Catholicism comes with a guilt that only most Jewish people can relate to. I sat in church, guilty of not having stepped foot into it since the day I was married almost two-years prior. I felt the guilt that I was there to ask for something; to request something of a higher power that I had not paid attention to other than to call his name is angry situations. I felt the guilt, but it didn’t stop me. I fell to my knees and let loose a wail. I cried for every child who would never see their parent again. I begged the Lord to make it stop – to cease whatever attack was potentially about to happen. I cried hard, and plenty, and I pleaded until I had nothing else left. And that’s when I felt I was ready to go home.

 *********** 911a

Seeing the jets crash into each tower replayed over and over and over on my television was surreal. I couldn’t get a hold of any of my New York friends and had no idea if they were safe or not. But the thing that got to me – the thing that, without hyperbole, CHANGED MY LIFE – was the coverage of the people who were searching for their loved ones. It was, by all accounts, the papers. Papers and flyers with “missing” at the top. Families crying, holding paper signs in the September night with brothers’ and sisters’ faces emblazoned across them. “Please. Please call this number if you’ve seen my son, Michael. Michael, please call us. We can’t get hold of you and we’re worried. Please, son. We love you.” I can still hear them in my head. I heard them over and over on the night of September 11th as I sat alone in a bath tub trying to wash away the day’s memories.

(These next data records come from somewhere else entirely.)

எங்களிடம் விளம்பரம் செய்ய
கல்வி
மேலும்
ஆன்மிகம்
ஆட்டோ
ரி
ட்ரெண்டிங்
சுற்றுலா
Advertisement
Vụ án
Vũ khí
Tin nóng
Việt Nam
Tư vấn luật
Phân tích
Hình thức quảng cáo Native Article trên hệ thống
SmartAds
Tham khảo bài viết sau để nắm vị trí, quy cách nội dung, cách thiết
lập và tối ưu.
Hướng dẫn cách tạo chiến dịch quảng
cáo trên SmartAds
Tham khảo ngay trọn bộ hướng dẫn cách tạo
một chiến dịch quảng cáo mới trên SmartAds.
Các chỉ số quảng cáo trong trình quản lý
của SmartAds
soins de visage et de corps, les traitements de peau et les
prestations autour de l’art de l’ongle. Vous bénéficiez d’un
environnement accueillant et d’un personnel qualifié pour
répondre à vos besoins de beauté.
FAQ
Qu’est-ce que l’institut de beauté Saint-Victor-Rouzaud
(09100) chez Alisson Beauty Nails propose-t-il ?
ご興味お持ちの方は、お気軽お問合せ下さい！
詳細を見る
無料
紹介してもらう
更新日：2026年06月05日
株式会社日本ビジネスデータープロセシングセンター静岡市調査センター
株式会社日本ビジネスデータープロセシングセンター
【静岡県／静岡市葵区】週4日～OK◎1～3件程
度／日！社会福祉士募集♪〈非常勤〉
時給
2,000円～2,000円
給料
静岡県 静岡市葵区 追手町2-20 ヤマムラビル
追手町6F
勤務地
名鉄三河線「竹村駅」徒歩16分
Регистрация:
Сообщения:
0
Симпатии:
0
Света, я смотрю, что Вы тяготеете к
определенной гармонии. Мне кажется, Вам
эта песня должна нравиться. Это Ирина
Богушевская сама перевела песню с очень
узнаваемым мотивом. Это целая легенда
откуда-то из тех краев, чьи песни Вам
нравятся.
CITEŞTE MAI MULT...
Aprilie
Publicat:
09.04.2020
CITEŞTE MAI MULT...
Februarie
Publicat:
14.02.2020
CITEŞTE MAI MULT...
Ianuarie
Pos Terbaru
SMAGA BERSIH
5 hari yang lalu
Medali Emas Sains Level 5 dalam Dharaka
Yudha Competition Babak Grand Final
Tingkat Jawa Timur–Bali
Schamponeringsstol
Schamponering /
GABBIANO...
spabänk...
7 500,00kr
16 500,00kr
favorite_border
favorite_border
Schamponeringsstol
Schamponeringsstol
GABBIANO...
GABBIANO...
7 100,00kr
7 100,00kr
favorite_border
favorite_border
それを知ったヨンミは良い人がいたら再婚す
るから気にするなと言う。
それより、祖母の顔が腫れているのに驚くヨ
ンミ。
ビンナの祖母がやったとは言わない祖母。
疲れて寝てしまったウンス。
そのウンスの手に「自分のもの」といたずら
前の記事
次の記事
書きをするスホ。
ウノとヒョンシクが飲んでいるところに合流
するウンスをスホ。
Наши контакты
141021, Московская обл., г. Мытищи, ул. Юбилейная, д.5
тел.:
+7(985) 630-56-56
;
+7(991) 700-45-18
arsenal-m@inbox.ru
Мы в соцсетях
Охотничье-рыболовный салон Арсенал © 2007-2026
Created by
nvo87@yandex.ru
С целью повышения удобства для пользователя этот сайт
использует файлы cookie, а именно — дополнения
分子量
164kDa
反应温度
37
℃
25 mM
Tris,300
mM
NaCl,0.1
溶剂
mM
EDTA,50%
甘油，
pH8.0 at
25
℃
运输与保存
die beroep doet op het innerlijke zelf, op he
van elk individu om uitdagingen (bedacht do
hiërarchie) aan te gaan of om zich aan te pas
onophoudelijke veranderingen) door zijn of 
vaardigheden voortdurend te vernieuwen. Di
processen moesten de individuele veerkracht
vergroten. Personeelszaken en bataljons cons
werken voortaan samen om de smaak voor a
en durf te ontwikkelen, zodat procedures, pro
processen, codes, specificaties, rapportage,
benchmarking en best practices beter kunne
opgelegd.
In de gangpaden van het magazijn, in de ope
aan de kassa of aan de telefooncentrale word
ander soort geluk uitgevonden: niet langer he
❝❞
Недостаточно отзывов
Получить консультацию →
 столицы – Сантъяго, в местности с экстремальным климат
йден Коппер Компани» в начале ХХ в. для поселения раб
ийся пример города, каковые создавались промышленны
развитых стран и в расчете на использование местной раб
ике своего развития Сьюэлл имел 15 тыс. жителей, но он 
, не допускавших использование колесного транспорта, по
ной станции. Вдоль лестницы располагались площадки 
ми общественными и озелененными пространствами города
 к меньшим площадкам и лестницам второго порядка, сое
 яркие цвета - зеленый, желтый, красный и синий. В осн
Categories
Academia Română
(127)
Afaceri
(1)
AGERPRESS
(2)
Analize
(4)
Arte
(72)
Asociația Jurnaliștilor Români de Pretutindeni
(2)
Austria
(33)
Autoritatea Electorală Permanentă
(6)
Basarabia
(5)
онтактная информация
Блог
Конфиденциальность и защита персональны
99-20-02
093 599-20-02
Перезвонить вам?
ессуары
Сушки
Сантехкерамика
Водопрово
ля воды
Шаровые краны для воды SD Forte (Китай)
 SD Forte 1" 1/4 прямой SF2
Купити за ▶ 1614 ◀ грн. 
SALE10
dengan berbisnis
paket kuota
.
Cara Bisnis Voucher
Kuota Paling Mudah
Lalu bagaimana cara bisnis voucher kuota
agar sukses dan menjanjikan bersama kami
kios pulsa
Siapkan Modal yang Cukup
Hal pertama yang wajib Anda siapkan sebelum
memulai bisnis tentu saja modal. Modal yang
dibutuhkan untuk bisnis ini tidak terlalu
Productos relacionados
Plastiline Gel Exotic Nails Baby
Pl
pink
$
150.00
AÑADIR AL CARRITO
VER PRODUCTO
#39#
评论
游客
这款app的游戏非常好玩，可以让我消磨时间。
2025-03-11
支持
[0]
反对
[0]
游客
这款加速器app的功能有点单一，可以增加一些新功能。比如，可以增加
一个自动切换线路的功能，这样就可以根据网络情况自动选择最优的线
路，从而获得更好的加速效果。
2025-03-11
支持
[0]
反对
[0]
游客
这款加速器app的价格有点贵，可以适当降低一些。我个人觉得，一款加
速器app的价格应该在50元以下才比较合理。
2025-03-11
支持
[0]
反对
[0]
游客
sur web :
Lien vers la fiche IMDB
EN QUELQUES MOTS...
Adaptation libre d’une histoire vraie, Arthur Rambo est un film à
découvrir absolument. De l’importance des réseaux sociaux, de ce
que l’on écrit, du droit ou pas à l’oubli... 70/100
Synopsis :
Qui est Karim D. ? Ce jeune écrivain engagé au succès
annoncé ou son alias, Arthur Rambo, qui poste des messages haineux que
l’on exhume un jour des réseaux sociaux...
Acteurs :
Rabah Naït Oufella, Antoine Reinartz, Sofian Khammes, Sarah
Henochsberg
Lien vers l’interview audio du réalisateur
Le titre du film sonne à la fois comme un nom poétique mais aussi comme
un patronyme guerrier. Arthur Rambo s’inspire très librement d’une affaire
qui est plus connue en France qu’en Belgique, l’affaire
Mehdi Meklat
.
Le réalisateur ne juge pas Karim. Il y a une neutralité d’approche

I sat, and I thought, and I contemplated, and I cried, and I hurt, and I wondered, and I eventually decided…

I wanted a divorce.

Maybe not that day, as that would have been a cold, heartless thing to bring up after all of the traumatic events, but I knew, right then, that I wasn’t going to live a life that I didn’t want to live any more. I wanted to travel, and my ex-husband didn’t. I wanted to wait to have kids and he wanted them now. I wanted to live my life and make my own memories and he was not along for my ride. And so in that bath I decided to change my outcome. I wasn’t going to let my life slip away in some cold, soulless shop in the only city I had ever lived in. I was going to start over. I was going to travel, and eat fine food and see fine art, and make fine, fine love without the pressure of having children when I wasn’t ready to have them. If there was a silver lining to 9/11 for me it was my realization that life can be taken away at any given moment, which allowed me to take my life back and create more valuable moments to leave behind should I die. I didn’t want to die never having seen the Mona Lisa, or Michelangelo’s David. I refused to be buried without having sipped French wine in France or Belgian beer in Belgium. And so I followed through on my decision, and I’m happy to say that thirteen years later, it was the right one.

***********

I will never forget the events surrounding September 11, 2001. I will never forget my first flight afterward, or my first trip back to Ground Zero three months later. I will always remember the look on my son’s face when I took him to the memorial two years ago as he touched his tiny fingers to fading letters in Todd Beamer’s name. I am, like you, forever changed as a person. But I am, also like you, forever proud of being American.

May the souls of those lost be at peace and may the hearts of those left behind break ever-so-slightly less today. We all remember 9/11.